[R] Can file size affect how na.strings operates in a read.table call?

Thu Nov 14 16:40:42 CET 2019

Hi,

I have this generic function to read ASCII data files. It is essentially a wrapper around the read.table function. My function is used in a large variety of situations and has no a priori knowledge about the data file it is asked to read. Nothing is known about file size, variable types, variable names, or data table dimensions.

One argument of my function is na.strings which is passed down to read.table.

Recently, a user tried to read a data file of ~ 80 Mo (~ 93000 rows by ~ 160 columns) using na.strings = c('-99', '.') with the intention of interpreting '.' and '-99'
strings as the internal missing data NA. Dots were converted to NA appropriately. However, not all -99 values in the data were interpreted as NA. In some variables, -99 were converted to NA, while in others -99 was read as a number. More surprisingly, when the data file was cut in smaller chunks (ie, by dropping either rows or columns) saved in multiple files, the function calls applied on the new data files resulted in the correct conversion of the -99 values into NAs.

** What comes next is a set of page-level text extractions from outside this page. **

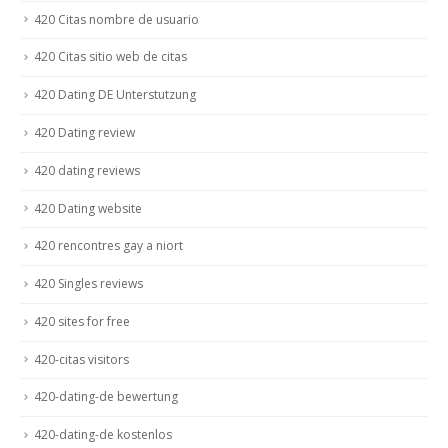
420 Citas nombre de usuario
420 Citas sitio web de citas
420 Dating DE Unterstutzung
420 Dating review
420 dating reviews
420 Dating website
420 rencontres gay a niort
420 Singles reviews
420 sites for free
420-citas visitors
420-dating-de bewertung
420-dating-de kostenlos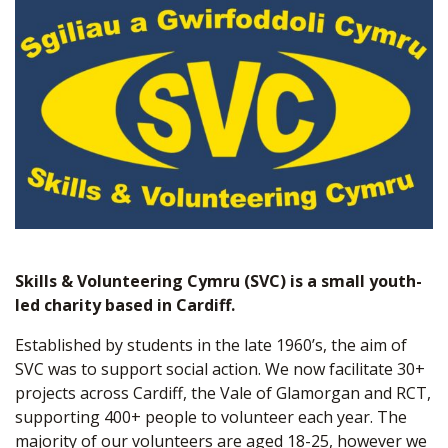
Skills & Volunteering Cymru (SVC) is a small youth-
led charity based in Cardiff.
Established by students in the late 1960’s, the aim of
SVC was to support social action. We now facilitate 30+
projects across Cardiff, the Vale of Glamorgan and RCT,
supporting 400+ people to volunteer each year. The
majority of our volunteers are aged 18-25, however we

In all cases, the data frames produced by read.table contained the expected number of records.

While, on face value, it appears that file size affects how the na.strings argument operates, I wondering if there is something else at play here. 

Unfortunately, I cannot share the data file for confidentiality reason but was wondering if you could suggest some checks I could perform to get to the bottom on this issue.

Thank you in advance for your help and sorry for the lack of reproducible example.